Il giudice conferma: Grillo è un diffamatore

Il leader M5s insultò il professor Battaglia, firma del «Giornale»: dovrà pagare 6mila euro

Il giudice conferma: Grillo è un diffamatore

La condanna rimane. Ma cambia: 6 mila euro contro l'anno di carcere inflitto in primo grado. Si chiude cosi alla Corte d'Appello di Ancona anche il secondo round di un match che va avanti da sei anni: Beppe Grillo ha diffamato il professor Franco Battaglia (difeso dall'avvocato Lauretta Giulioni), associato di chimica-fisica all'Università di Modena e firma del Giornale. Nel 2011, alla vigilia del referendum sul nucleare, Michele Santoro aveva invitato in studio alcuni esperti, fra cui Battaglia, da sempre paladino dell'atomo e del suo utilizzo. Così l'editorialista del Giornale era finito nel mirino del comico genovese che qualche giorno dopo, nel corso di un comizio a San Benedetto del Tronto, lo aveva apostrofato con parole durissime: «Ai tempi del fascismo non si mediava Anch'io non voglio mediare: Battaglia, che è pagato dalle multinazionali, lo prendo a calci nel c... e lo sbatto in galera».

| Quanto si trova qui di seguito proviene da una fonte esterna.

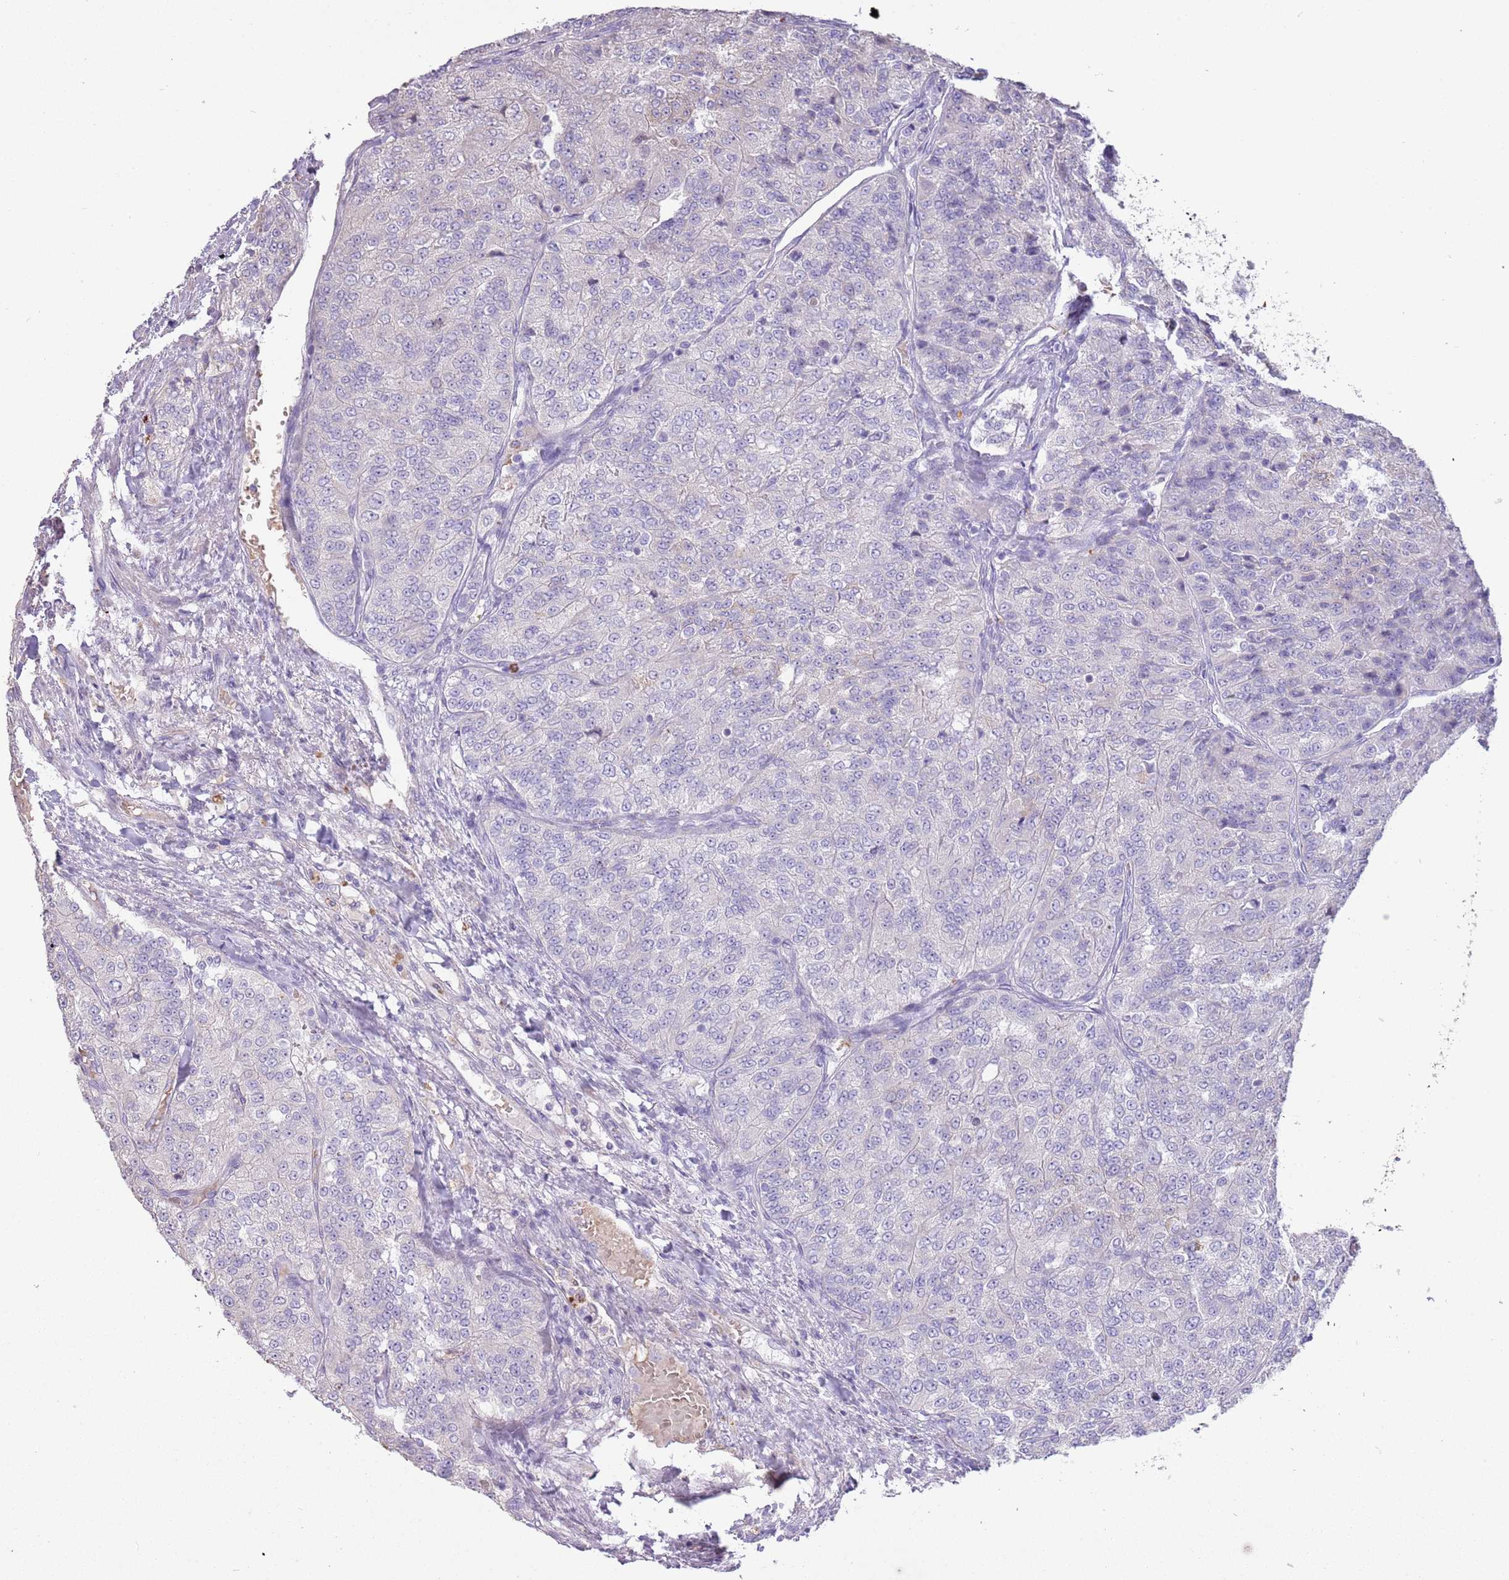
{"staining": {"intensity": "negative", "quantity": "none", "location": "none"}, "tissue": "renal cancer", "cell_type": "Tumor cells", "image_type": "cancer", "snomed": [{"axis": "morphology", "description": "Adenocarcinoma, NOS"}, {"axis": "topography", "description": "Kidney"}], "caption": "This is an immunohistochemistry (IHC) image of adenocarcinoma (renal). There is no staining in tumor cells.", "gene": "P2RY13", "patient": {"sex": "female", "age": 63}}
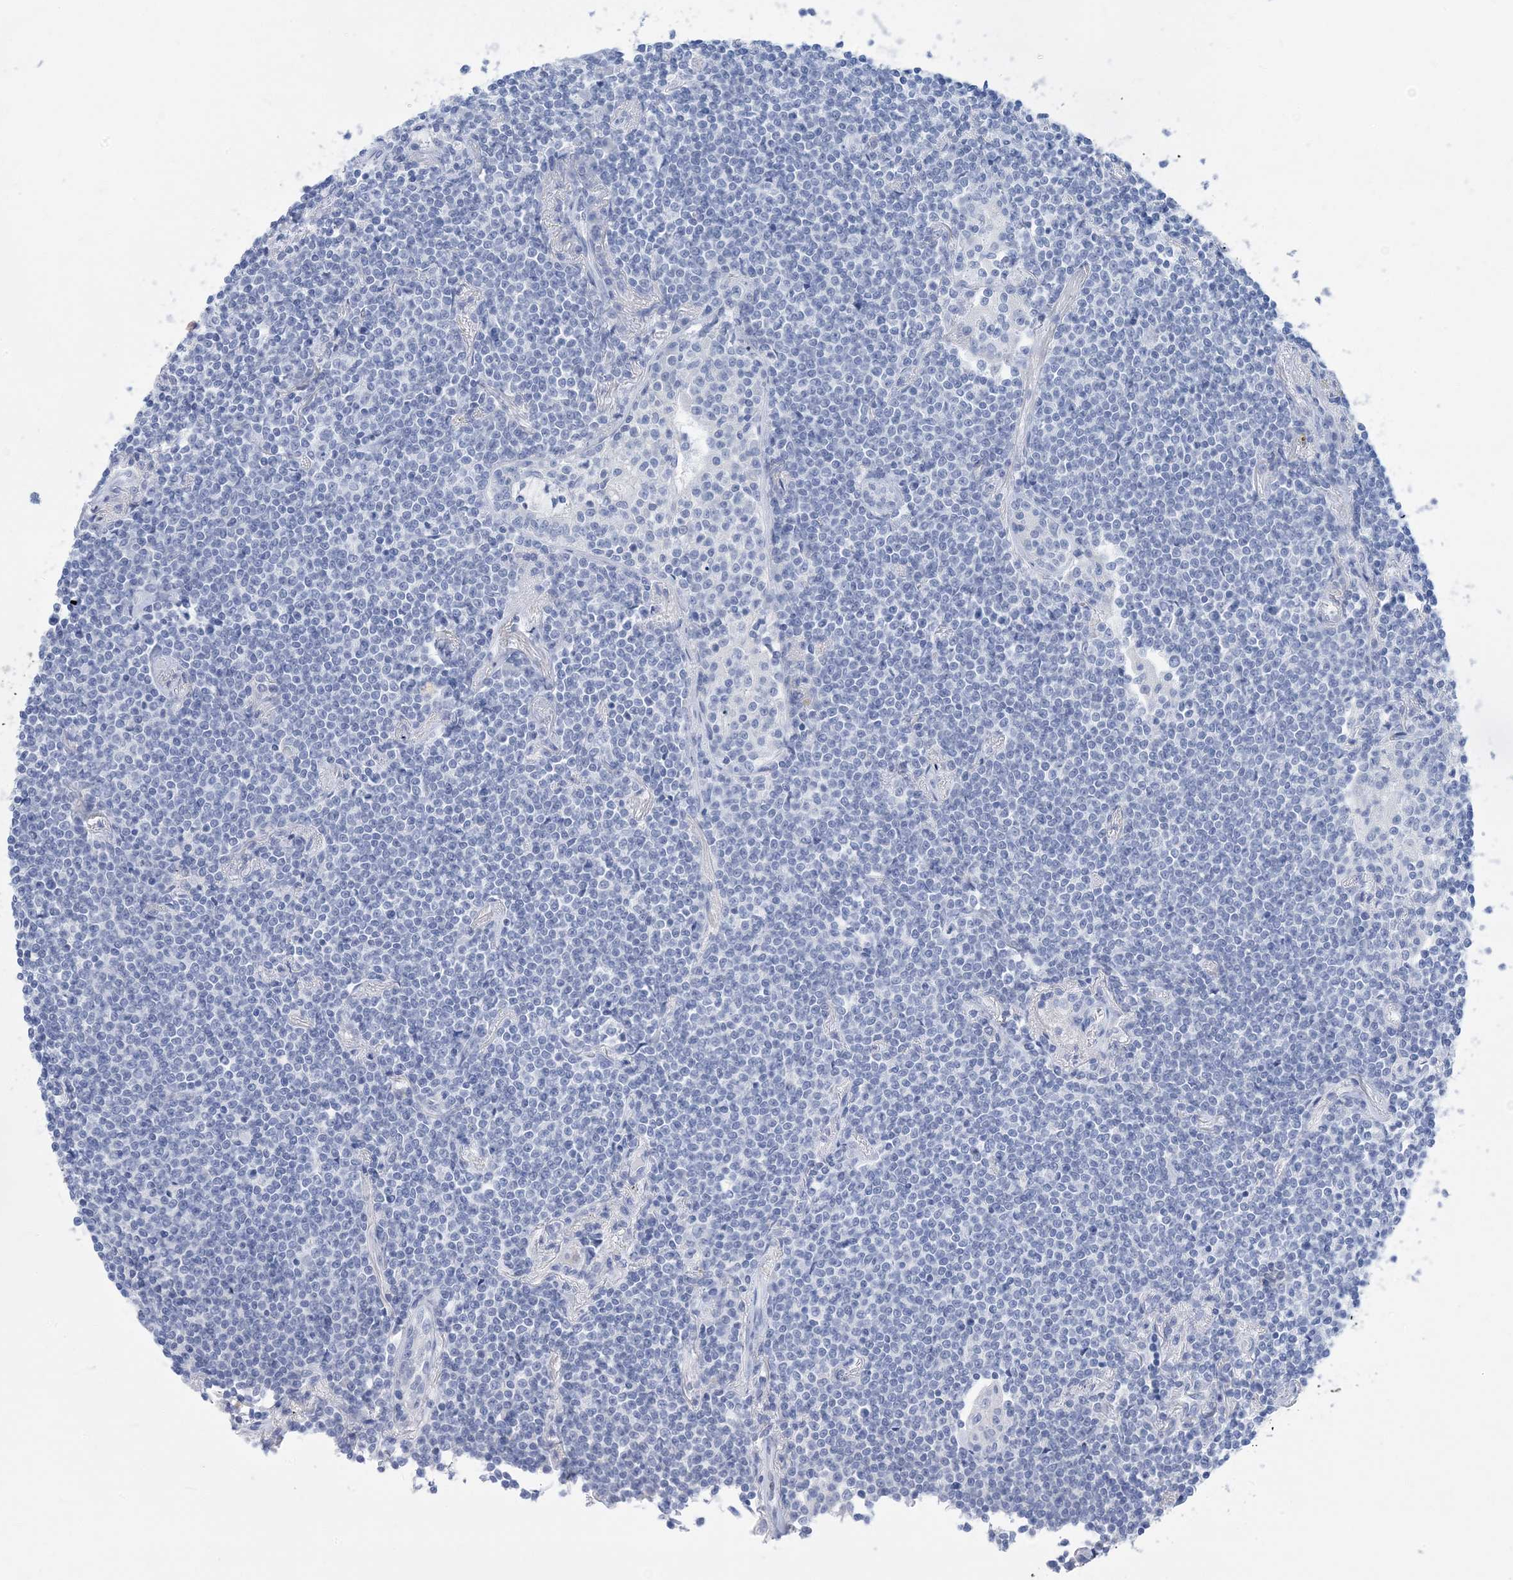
{"staining": {"intensity": "negative", "quantity": "none", "location": "none"}, "tissue": "lymphoma", "cell_type": "Tumor cells", "image_type": "cancer", "snomed": [{"axis": "morphology", "description": "Malignant lymphoma, non-Hodgkin's type, Low grade"}, {"axis": "topography", "description": "Lung"}], "caption": "There is no significant positivity in tumor cells of malignant lymphoma, non-Hodgkin's type (low-grade).", "gene": "SH3YL1", "patient": {"sex": "female", "age": 71}}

Un discorso, come si può vedere, inaccettabile e minaccioso, ma anche costruito con lo scopo di screditare uno studioso apprezzato dai lettori del Giornale per la sua capacità di smontare e ribaltare luoghi comuni e stereotipi del politically correct. Battaglia aveva querelato con una motivazione molto semplice: «Ho duecento studenti che vogliono sapere se il sottoscritto è sul libro paga delle multinazionali o ragiona con la propria testa».

In primo grado, ad Ascoli Piceno, Grillo era stato condannato a 1 anno di carcere, oltre al pagamento di una provvisionale di 50 mila euro e delle spese legali. «Obiettivamente una pena pesante - rimarca ora Battaglia - perché un anno di carcere di questi tempi non lo si dà nemmeno a chi ruba». La pena viene dunque rimodulata in chiave pecuniaria: 6 mila euro, oltre alla provvisionale di 50 mila euro e alle spese legali, lievitate a quota 12 mila euro. «L'onore è salvo - prosegue il professor Franco Battaglia - posso continuare a fare lezione a testa alta». Peraltro ci sono voluti sei anni per due gradi di giudizio non particolarmente complessi.

Cosi il docente lancia l'allarme: «Di ritardo in ritardo, aspettando la Cassazione, andiamo incontro alla prescrizione che si avvicina sempre di più. Non mi meraviglierei se questa vicenda dovesse finire in niente».

Ma questa è un' altra storia che riguarda il malfunzionamento della giustizia italiana.